The good news is that I’m getting assistance with the stuff that’s bothering me. I’m also assured that I’m not nuts. I’m just concentrating on spinning one or two plates instead of the thousand I had been managing for the first half of my life.

I’m not constantly in a funk. People who know me well know that I’m generally smiley and talkative. Which is why these episodes bother me so much. I want to get back to happy and I’m working on it.

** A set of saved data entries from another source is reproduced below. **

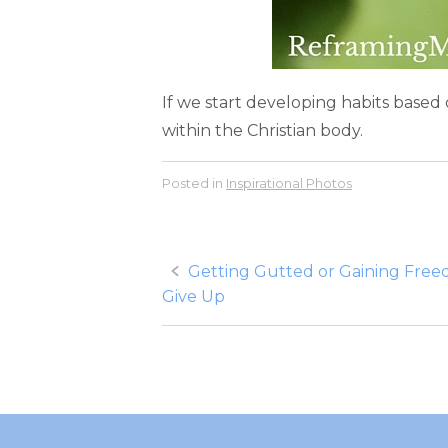
If we start developing habits based
within the Christian body.
Posted in
Inspirational Photos
Post
Getting Gutted or Gaining Fre
Give Up
navigation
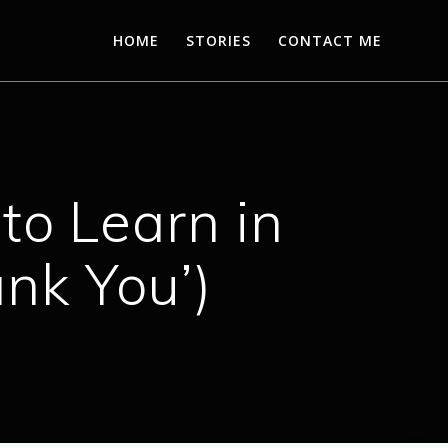
HOME
STORIES
CONTACT ME
to Learn in
ank You’)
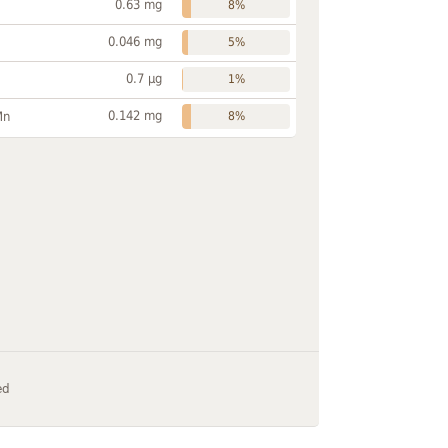
0.63 mg
8%
0.046 mg
5%
0.7 µg
1%
0.142 mg
Mn
8%
ed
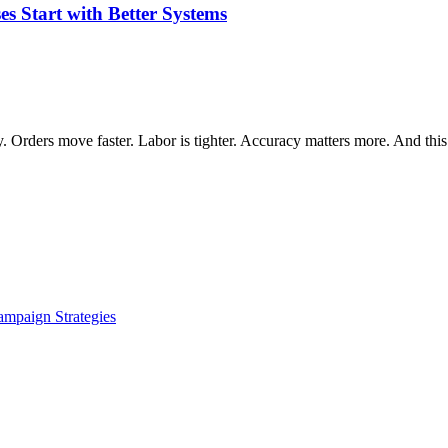
 Start with Better Systems
 Orders move faster. Labor is tighter. Accuracy matters more. And this
ampaign Strategies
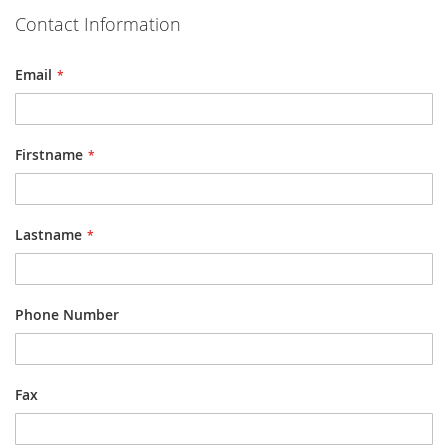
Contact Information
Email
Firstname
Lastname
Phone Number
Fax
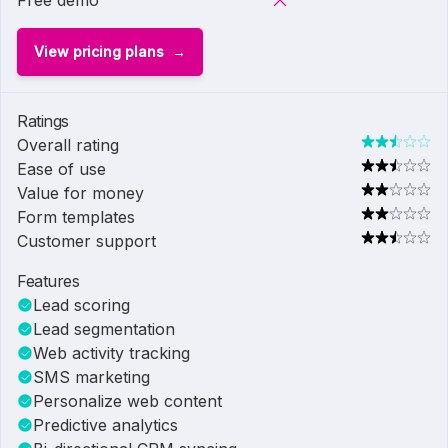
Free demo
View pricing plans
Ratings
Overall rating
Ease of use
Value for money
Form templates
Customer support
Features
Lead scoring
Lead segmentation
Web activity tracking
SMS marketing
Personalize web content
Predictive analytics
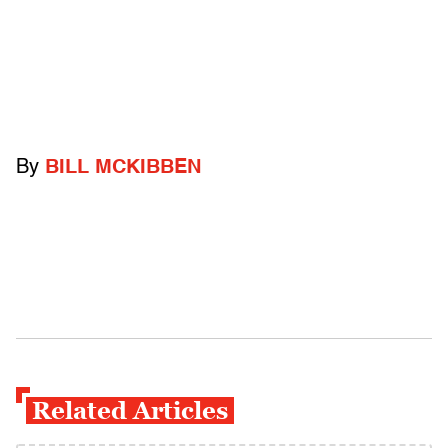
By
BILL MCKIBBEN
Related Articles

Now as for today – the weather is crappy, the birthday present I wanted for myself is being put on hold in lieu of a new set of doors for the house and I still haven’t heard from my eldest daughter or even any news of my grandson. That’s probably enough for right now don’t you think?

3.1 miles of peace

By | May 16, 2011

21 Days until the Nooners take the course at Warrior Dash – Ohio. I’ve been training for it a bit and I’m getting pretty excited but I’m looking forward to it being over. I’d like to get back to working out and running for me and not for an event. I haven’t been giving myself enough recovery time because I feel like I’ve got to keep going so that I’m prepared to haul myself over walls and jump over cars – not to mention the fire and the mud.

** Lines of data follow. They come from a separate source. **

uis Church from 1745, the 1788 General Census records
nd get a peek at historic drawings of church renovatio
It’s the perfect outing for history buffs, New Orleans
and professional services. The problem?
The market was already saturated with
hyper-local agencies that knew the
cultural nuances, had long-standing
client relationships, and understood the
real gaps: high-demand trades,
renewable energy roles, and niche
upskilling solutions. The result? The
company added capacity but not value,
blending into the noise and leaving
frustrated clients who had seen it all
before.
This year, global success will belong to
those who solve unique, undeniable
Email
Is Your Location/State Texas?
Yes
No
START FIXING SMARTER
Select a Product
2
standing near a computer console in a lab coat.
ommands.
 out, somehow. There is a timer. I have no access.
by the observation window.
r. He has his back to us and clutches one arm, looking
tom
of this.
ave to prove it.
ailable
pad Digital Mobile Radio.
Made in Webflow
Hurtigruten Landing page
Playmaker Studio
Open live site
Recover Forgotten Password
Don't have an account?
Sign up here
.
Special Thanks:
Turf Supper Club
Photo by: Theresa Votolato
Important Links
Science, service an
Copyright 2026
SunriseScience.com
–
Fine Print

It doesn’t matter to me where I run at all and after WD I’m going to start running on the treadmill and biking outside. I really like the place my mind goes when I’m out in the fresh air with the land spilling away behind me. I don’t care whether I achieve that inner peace on a bike, rollerblades or my own two feet. I need it and I’m going to get it.

Disappointing

By | May 11, 2011

Last night I fell asleep on the sofa with the television on. I had some fantastic dreams and I began waking up with a smile on my face – I opened my eyes and realized the inspiration for my recent dreams was a Pos-T-Vac commercial.

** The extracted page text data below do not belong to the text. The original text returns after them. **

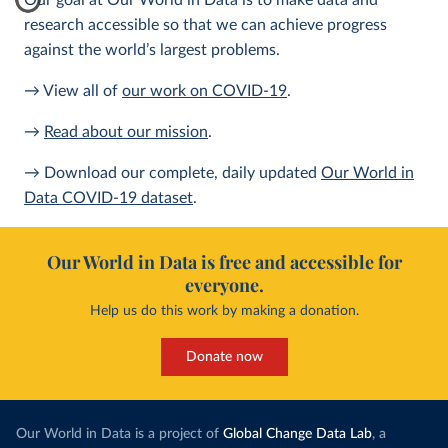
Our goal at Our World in Data is to make data and
research accessible so that we can achieve progress
against the world’s largest problems.
→ View all of
our work on COVID-19
.
→
Read about our mission
.
→ Download our complete, daily updated
Our World in
Data COVID-19 dataset
.
Our World in Data is free and accessible for
everyone.
Help us do this work by making a donation.
Donate now
Our World in Data is a project of
Global Change Data Lab
, a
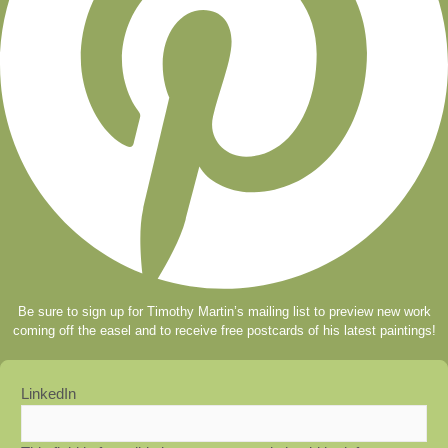
Be sure to sign up for Timothy Martin’s mailing list to preview new work
coming off the easel and to receive free postcards of his latest paintings!
LinkedIn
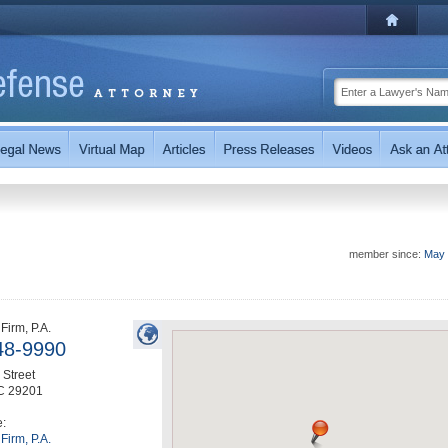
member since:
May 
Firm, P.A.
48-9990
Street
C
29201
e:
Firm, P.A.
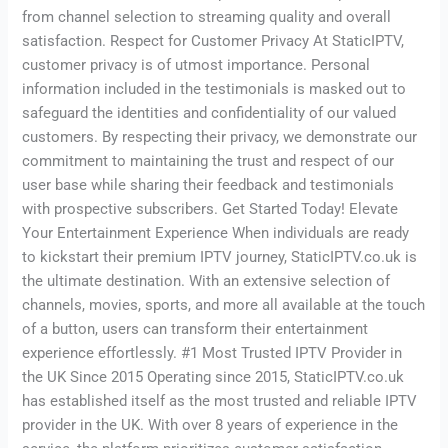
from channel selection to streaming quality and overall
satisfaction. Respect for Customer Privacy At StaticIPTV,
customer privacy is of utmost importance. Personal
information included in the testimonials is masked out to
safeguard the identities and confidentiality of our valued
customers. By respecting their privacy, we demonstrate our
commitment to maintaining the trust and respect of our
user base while sharing their feedback and testimonials
with prospective subscribers. Get Started Today! Elevate
Your Entertainment Experience When individuals are ready
to kickstart their premium IPTV journey, StaticIPTV.co.uk is
the ultimate destination. With an extensive selection of
channels, movies, sports, and more all available at the touch
of a button, users can transform their entertainment
experience effortlessly. #1 Most Trusted IPTV Provider in
the UK Since 2015 Operating since 2015, StaticIPTV.co.uk
has established itself as the most trusted and reliable IPTV
provider in the UK. With over 8 years of experience in the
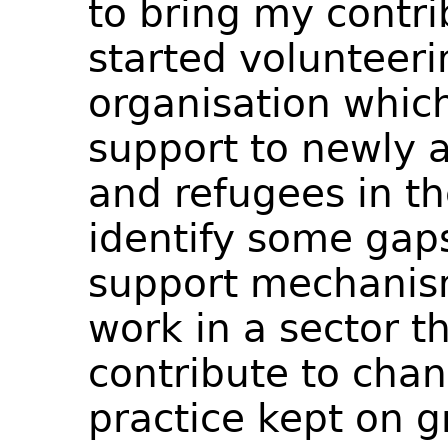
to bring my contri
started volunteeri
organisation which
support to newly 
and refugees in th
identify some gaps
support mechanis
work in a sector t
contribute to chan
practice kept on g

The Things I Cannot Change

By | May 10, 2011

I’ve raised two very headstrong and outspoken daughters.  They are both brilliant and funny in their own ways.  They have courage and spirit. They also break my heart on a daily basis.  I guess that’s what growing up and out of your parent’s daily lives is all about.  I’m sure that I broke my Mom’s heart at least a thousand times before I turned the age of 30 and if I ask her I’m sure she’d say she doesn’t hold it against me as I won’t hold it against my girls. 

Right now it all hurts like hell though and I feel like I’m losing my mind.  

One thing I know for sure and maybe they don’t is that whatever they think of me – I tried.  I did the best I knew how with the tools that I was given and that’s not a lot.  I became their Mom before I ever knew what being an adult was all about.  I became their Mom before I ever thought I even wanted kids.  I grew to want them and love them with all my heart and while they were growing so was I.  I had a lot of growing up to do and in a way we all grew up together.  I know that I was sometimes too much of a friend and that probably confused them. I’m sure that sometimes I didn’t pay as much attention to them as I could have – leaving them to watch TV while I played a video game or chatted online.   I didn’t do any of this because I didn’t love them – I did it because I was a mixed up kid, just like they are now.

So, with the wisdom that I never had when I was their age – I’ll accept that I cannot change what has already happened.  I can only strive to be a good Mom now and in the future.